Os avanços da modernidade tecnológica glorificam
a liberdade total, a experimentação sem limites e o consumo desenfreado.
Simultaneamente, esse “progresso” despreza quaisquer oportunidades em que a palavra não se apresente em público. Ou seja, as variações do eternamente simpático sim abrem as portas da percepção para o desconhecido e o novo (independente de que, em
muitos casos, aquilo que se apresenta como novo seja apenas uma fantasia – o
velho vestindo uma embalagem diferenciada e atraente transforma-se em novo).
Diante desse quadro histórico, para
alterar o sentido do que não parece ter sentido necessário se faz transitar
pelos caminhos da exceção. O filme chileno NO (dir. Pablo Larraín, 2012),
indicado ao Oscar 2013 na categoria Melhor filme estrangeiro, retrata um
desses momentos.
Baseado na peça teatral El Plebiscito,
de Antonio Skármeta (autor de O Carteiro e o Poeta), com roteiro de Pedro
Peirano, o filme se concentra em um episódio da história chilena. Depois de
quinze anos ditatoriais, pressionado pela comunidade internacional, o
General-Presidente Augusto Pinochet convocou um plebiscito,em 1988, para determinar
o futuro político do país. A população deve decidir se o seu mandato se
estenderá por mais oito anos ou se haverá eleições.
Durante cerca de um mês houve uma
disputada campanha televisiva. O programa da oposição foi coordenado pelo jovem
publicitário René Saavedra (Gael Garcia Bernal) – que precisa utilizar de extrema
criatividade para compensar a precariedade de recursos técnicos e o discurso da
vitimização ideológica.

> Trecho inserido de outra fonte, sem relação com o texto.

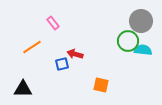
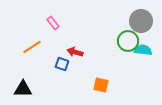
red arrow: moved 2 px up
blue square: rotated 32 degrees clockwise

A campanha oficial, chefiada por “Lucho” Guzman
(Alfredo Castro), patrão de René na agência publicitária, conta com diversas
facilidades institucionais – e a “garantia” de que não perderá. O governo
militar ambiciona se perpetuar no poder.
René Saavedra sugere uma linha
publicitária diferenciada. Em lugar de denunciar as arbitrariedades, as sessões
de tortura e as centenas de desaparecidos (provavelmente mortos no cárcere)
sugere usar a leveza, o humor e, em certo sentido, o entretenimento. Quer
promover uma revolução silenciosa – sem derramar uma gota de sangue. Essa
ingenuidade política não leva em consideração os policiais rondando o estúdio de
gravações, as invasões de domicílio, as ameaças veladas e explícitas. Enfim,
omite a pressão psicológica e bélica que os milicos exercem contra aqueles que
ousam discordar da ditadura.
No entender de vários correligionários –
principalmente os mais velhos e influentes –, a campanha da oposição deveria
utilizar uma abordagem mais direta, mais agressiva, mais envolvida com quinze
anos de opressão política e social. Querem que não restem dúvidas sobre o que
sentem a respeito do horror tentacular do Estado. Exigem a denúncia pura e
sangrenta. Qualquer alternativa diferente significa cooperar com o jogo de
cartas marcadas que todos imaginam envolver o plebiscito.
A proposta de Saavedra – apesar da
acusação de anti-esquerdismo – recebe o apoio de José Tomás Urrutia (Luis
Gnecco), um dos mais influentes lideres da oposição. E isso é suficiente para que
parte da resistência interna diminua. No entanto, somente depois de muitas
edições do programa, e a constatação de que a estratégia está funcionando, é
que todos os partidos e facções políticas de oposição aderem de fato à
campanha.
NO, como muitas vezes ocorre em estruturas
híbridas, se utiliza de uma estratégia que agrega dinamismo e verossimilhança
ao enredo. Ou seja, preenche os espaços narrativos vazios com trechos de
documentários e notícias televisivas. De certa forma, nas entrelinhas, o filme sugere que tramas
subversivos necessitam de fórmulas inovadoras – ou que (nos padrões da
modernidade) pareçam ser revolucionárias quando conectam a carpintaria ficcional
à realidade que o filme ambiciona representar. Como disse alguém, cujo nome se
perdeu nas trevas do conhecimento, original é quem copia primeiro.
Apesar dos pesares e pensares, e um (in)certo cinismo nas cenas finais, quando o certo e o errado se confundem nas malhas da publicidade capitalista, NO é um bom filme
político - inclusive porque remete o olhar do espectador para o diferente, para o que poucas vezes interessa ver.